Peduto is a City Councilman, Wagner is the former Pa. Auditor General and Lamb is the City Controller. They are joined in the mayoral primary by City Council President Darlene Harris, State Rep. Jake Wheatley and political neophyte school bus monitor AJ Richardson.
“It is our intent to follow the spirit and the letter of the law, and to insure that others do the same,” Peduto said in announcing the move. “This is ultimately about being fair to the residents of Pittsburgh, who overwhelmingly support campaign finance reform, and ensuring the integrity of the upcoming Primary Election for Mayor.”
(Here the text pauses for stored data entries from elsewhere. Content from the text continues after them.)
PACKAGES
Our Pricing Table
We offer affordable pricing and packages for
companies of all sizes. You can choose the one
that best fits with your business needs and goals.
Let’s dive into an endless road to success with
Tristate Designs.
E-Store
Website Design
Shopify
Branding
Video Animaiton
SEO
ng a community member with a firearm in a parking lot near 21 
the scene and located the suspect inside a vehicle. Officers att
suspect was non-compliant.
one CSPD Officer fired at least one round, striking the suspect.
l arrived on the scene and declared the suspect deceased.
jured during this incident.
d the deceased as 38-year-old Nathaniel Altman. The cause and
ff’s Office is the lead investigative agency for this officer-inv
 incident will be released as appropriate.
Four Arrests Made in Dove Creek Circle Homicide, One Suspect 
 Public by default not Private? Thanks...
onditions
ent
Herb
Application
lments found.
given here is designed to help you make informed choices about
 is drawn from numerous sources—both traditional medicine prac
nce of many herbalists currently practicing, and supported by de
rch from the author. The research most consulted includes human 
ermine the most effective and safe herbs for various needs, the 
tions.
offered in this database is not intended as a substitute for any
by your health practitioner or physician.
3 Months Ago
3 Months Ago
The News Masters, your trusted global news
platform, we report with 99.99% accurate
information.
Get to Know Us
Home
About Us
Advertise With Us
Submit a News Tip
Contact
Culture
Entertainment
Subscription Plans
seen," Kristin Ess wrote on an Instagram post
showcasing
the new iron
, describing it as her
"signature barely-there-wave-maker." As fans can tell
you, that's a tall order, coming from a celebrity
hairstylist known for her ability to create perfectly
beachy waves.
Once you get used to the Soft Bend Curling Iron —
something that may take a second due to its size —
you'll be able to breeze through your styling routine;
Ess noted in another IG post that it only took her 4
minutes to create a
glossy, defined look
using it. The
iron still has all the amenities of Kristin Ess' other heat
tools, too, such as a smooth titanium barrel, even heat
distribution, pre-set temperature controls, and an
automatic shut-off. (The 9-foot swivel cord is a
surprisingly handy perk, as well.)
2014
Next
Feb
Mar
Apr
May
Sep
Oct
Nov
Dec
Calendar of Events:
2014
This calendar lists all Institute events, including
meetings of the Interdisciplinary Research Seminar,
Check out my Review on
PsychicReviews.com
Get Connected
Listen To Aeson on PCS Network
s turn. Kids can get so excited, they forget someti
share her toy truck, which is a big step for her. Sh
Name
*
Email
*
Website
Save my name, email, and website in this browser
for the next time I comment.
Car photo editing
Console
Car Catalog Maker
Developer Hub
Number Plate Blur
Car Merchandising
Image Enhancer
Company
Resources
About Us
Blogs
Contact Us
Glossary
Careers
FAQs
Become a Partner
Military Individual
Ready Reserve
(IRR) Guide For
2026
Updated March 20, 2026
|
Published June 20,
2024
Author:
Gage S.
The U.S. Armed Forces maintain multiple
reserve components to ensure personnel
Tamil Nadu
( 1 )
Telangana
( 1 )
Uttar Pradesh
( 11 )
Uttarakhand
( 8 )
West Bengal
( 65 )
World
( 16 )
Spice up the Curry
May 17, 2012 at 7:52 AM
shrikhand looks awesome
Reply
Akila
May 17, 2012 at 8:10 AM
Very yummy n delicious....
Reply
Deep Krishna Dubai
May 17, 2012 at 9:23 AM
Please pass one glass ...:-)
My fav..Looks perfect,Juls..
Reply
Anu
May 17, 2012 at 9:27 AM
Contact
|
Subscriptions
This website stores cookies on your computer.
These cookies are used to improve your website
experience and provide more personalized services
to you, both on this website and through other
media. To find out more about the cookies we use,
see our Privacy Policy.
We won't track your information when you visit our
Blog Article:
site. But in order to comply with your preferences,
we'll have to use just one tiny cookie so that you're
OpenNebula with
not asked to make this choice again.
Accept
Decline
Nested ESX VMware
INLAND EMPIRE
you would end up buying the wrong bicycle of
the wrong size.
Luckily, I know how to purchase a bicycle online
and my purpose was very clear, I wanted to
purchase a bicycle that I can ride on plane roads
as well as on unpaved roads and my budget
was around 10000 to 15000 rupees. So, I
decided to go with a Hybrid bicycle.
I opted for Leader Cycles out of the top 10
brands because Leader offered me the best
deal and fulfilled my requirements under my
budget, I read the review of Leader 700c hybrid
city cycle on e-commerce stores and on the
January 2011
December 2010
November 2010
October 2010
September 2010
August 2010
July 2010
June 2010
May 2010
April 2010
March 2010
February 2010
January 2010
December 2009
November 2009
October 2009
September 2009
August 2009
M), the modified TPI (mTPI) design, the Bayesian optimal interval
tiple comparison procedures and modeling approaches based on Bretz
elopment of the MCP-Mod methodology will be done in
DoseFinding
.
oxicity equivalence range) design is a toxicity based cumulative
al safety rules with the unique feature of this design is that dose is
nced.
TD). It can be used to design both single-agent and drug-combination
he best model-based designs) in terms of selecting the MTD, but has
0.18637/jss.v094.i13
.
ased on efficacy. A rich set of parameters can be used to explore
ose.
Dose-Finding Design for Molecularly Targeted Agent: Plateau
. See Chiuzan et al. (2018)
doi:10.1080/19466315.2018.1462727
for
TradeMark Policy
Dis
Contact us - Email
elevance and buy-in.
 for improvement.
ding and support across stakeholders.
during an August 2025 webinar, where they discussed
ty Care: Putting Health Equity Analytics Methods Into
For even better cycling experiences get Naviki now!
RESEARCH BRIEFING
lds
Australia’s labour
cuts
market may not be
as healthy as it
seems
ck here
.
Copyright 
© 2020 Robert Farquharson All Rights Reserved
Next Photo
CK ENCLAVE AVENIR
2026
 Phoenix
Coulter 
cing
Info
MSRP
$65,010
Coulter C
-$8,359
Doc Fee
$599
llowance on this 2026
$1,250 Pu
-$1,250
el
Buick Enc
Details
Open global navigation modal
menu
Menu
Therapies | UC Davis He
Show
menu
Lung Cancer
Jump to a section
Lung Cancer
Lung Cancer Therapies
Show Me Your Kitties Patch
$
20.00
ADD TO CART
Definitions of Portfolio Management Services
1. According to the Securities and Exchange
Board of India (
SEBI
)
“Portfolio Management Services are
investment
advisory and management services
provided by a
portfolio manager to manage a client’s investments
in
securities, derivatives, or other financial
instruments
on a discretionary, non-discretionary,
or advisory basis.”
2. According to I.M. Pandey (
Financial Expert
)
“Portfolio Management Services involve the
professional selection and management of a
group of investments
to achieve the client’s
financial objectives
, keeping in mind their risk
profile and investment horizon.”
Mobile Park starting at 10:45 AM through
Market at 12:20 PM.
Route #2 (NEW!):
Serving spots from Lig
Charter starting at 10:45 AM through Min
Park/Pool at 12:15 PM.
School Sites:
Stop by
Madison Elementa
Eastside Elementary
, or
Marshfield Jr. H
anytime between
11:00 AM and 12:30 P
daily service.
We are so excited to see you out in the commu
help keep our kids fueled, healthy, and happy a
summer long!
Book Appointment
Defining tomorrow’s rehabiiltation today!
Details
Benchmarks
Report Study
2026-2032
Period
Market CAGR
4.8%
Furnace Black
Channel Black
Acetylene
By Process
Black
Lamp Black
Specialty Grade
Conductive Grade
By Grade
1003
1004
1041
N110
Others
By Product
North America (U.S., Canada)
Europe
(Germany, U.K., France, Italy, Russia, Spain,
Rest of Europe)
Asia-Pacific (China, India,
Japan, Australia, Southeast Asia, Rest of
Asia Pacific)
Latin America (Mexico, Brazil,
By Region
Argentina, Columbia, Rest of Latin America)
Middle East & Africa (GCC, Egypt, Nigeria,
He cited a city law which limits individual supporters to contributions of $2,000 and PACs to $4,000 during a primary. Peduto sponsored the rule to limit donations when it passed City Council in 2009. It took effect in 2010.
Wagner has roughly $300,000 in his current account for Auditor General but has said he intends to use in the mayoral race. Rules for political contributions to statewide campaign committees are extremely lax; there are no limits to the amount donors may give.
Lamb reported $212,000 cash on hand at the end of January, but about $200,000 was raised under the auspices of his Controller committee and before he declared his bid for Mayor. Lamb never created a separate campaign committee; he simply repurposed the one he had used for his Controller bids.
Peduto says a city ordinance requiring candidates to form separate committees for separate offices means Lamb can’t use any Controller funds beyond the $4,000 limit. He withdrew a similar, earlier complaint against Lamb when he filed this one.
Peduto had $261,000 on hand at the end of January and on March 6 boasted having raised a total of $500,000.
Lamb dismissed the allegations as a political maneuver.
“Instead of focusing on the issues and challenges facing Pittsburgh, Mr. Peduto has shown a pattern of filing nuisance lawsuits to gain political advantage,” he said. “That’s the approach of a gadfly, not a leader – and certainly not a mayor. As we said the last time Councilman Peduto tried this stunt, our campaign is following the law. Period.”
Wagner’s campaign spokesman JJ Abbott similarly brushed off the complaint.
“This stunt by Bill Peduto is a desperate attempt to distract from the real issues in this campaign, including education, jobs, and public safety, which our campaign will continue to focus on,” he said. “Pittsburghers know Jack Wagner and know that he has the impeccable record of service and leadership that is needed in City Hall.”
Peduto’s campaign expects an Allegheny County Court of Common Pleas judge to rule on a preliminary injunction by the end of next week.
The case against Wagner is Peduto’s primary interest. Wagner and Peduto are seen as the top two contenders for the office, and Wagner could erase Peduto’s months-long fundraising head start if he is able to transfer funds.
The case against Lamb is not as strong; Lamb raised every dollar of his campaign cash within the confines of the current law. Indeed, when Lamb’s campaign appears in court this week they may actually support Peduto’s complaint against Wagner.